Participei ainda da formação da Casa da Cultura da Rocinha, onde fazíamos reuniões na casa do Fábio Costa no início dos anos 90, participaram desse início eu, minha irmã Maricea, Carlos, Fábio, Harold, Jorge (ex-marido de Heloísa) Heloísa, e Ailton Rosa que nos apoiou com os eventos na rua como: concurso miss gay, miss Rocinha, a presença do grupo da Orunmilá da Bahia e a exibição de filmes na Via Ápia, show para os desabrigados da Rocinha. Participei ainda do elenco da primeira Via Sacra da Rocinha, onde o ator falecido Walter fez de Cristo, sob a direcção de Aurélio e produção de Fábio Costa e Marta Pereira.

Tenho orgulho de ter contribuído para o engrandecimento da Rocinha! Naquela altura éramos agentes comunitários voluntários, não tínhamos interesses políticos ou financeiro, queríamos o melhor para Rocinha. Como diz meu amigo Harold Avlis, nós éramos agente comunitário - éramos gente que fazíamos, não liderávamos nada, por isso nunca me considerei líder.

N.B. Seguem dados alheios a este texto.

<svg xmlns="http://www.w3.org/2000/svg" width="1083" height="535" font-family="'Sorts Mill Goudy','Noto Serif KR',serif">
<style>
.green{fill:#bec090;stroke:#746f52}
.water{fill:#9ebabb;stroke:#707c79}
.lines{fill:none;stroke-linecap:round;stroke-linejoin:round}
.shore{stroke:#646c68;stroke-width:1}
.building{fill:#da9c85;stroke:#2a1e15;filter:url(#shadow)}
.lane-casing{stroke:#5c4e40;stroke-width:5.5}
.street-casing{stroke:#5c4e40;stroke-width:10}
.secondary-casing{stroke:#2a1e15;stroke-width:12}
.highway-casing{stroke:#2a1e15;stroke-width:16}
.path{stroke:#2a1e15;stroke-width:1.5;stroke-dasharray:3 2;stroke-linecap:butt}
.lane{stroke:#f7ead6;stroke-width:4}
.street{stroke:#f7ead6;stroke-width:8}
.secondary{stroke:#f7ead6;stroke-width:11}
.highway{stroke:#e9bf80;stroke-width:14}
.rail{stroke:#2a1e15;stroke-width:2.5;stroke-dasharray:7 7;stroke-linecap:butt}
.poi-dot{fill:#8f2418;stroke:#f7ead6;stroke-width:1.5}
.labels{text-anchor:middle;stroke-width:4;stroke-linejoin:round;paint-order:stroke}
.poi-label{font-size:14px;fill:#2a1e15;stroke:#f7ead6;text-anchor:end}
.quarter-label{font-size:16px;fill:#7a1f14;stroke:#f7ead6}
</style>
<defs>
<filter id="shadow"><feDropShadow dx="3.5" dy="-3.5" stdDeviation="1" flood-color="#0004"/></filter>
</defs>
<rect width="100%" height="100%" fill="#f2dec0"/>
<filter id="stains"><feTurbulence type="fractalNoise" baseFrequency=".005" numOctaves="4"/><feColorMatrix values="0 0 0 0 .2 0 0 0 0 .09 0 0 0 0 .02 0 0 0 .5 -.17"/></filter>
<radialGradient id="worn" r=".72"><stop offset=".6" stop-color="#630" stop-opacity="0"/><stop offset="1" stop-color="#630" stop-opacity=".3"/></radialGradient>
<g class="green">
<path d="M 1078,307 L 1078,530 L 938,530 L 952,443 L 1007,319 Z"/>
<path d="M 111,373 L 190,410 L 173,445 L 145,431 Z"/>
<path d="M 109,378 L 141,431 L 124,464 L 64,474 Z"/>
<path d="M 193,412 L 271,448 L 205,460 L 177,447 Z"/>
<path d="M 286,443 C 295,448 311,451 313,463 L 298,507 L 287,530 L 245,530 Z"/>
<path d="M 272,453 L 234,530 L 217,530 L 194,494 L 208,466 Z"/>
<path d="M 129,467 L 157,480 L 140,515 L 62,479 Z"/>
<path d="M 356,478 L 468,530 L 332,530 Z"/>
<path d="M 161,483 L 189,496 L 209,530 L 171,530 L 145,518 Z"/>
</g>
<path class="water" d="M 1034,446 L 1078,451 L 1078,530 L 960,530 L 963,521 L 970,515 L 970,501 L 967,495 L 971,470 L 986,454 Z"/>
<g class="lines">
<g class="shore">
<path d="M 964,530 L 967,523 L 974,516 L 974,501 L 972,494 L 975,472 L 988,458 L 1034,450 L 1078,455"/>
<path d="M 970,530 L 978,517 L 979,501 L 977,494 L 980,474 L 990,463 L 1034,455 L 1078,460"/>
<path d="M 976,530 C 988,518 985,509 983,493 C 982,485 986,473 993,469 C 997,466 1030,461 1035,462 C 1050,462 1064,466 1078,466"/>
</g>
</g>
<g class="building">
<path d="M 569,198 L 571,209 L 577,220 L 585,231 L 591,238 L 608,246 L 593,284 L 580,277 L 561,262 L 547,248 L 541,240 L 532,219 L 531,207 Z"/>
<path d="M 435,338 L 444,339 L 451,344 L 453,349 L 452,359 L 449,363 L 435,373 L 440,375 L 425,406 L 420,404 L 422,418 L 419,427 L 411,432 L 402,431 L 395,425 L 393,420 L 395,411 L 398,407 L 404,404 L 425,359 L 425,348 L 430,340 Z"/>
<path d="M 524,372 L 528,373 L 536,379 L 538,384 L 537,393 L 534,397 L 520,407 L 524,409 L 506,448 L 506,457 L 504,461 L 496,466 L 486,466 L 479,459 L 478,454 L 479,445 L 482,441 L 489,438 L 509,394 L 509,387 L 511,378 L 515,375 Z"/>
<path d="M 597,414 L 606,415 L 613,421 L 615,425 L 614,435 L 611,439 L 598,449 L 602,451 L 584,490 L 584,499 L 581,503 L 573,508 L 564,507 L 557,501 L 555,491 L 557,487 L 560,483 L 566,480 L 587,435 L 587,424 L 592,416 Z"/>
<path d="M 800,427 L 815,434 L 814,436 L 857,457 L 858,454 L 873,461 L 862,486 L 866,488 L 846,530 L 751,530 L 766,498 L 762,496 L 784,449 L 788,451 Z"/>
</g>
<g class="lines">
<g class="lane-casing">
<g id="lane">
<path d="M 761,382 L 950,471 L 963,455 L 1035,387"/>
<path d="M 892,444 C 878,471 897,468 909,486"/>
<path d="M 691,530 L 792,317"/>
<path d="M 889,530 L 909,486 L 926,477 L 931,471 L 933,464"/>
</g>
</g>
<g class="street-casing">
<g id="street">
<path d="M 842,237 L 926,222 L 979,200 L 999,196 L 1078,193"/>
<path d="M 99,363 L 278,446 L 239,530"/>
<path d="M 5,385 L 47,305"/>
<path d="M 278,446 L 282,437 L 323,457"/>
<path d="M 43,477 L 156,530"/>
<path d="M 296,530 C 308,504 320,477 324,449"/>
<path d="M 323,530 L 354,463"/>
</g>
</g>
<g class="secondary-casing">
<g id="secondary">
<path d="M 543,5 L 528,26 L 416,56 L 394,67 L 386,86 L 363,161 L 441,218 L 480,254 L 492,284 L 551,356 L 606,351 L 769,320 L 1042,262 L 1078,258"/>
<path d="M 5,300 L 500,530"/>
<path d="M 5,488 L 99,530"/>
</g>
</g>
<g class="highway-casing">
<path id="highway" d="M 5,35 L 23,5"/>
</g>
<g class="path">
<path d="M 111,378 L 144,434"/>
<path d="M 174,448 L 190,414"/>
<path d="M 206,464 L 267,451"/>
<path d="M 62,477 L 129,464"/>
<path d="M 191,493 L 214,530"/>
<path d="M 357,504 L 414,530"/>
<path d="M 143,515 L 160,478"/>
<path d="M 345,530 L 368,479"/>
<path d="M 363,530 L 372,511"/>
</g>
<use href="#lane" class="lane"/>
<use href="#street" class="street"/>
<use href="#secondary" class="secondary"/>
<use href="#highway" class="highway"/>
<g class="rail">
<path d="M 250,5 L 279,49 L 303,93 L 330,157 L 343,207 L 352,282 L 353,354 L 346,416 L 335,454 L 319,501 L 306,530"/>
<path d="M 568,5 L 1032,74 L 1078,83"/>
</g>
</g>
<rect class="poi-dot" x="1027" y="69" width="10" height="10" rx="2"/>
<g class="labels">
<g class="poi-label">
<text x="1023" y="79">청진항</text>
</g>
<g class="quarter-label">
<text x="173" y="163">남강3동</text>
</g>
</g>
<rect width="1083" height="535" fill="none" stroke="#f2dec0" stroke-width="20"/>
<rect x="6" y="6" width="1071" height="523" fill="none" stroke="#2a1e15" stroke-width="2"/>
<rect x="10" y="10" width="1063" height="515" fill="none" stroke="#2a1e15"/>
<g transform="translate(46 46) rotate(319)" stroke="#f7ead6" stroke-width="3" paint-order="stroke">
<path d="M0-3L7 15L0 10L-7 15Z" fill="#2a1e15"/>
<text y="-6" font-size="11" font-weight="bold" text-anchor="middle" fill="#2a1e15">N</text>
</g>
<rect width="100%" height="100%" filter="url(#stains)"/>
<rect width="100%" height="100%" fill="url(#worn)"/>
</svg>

Participei do grupo Resistência Pré Vestibular Para Negros e Carentes da Rocinha que começou na Igreja Metodista e depois foi para o Ciep Airton Sena, onde depois de aluna passei a ajudar na coordenação, passei no vestibular e cursei na PUCRio – Serviço Social, hoje com Mestrado feito em Lisboa.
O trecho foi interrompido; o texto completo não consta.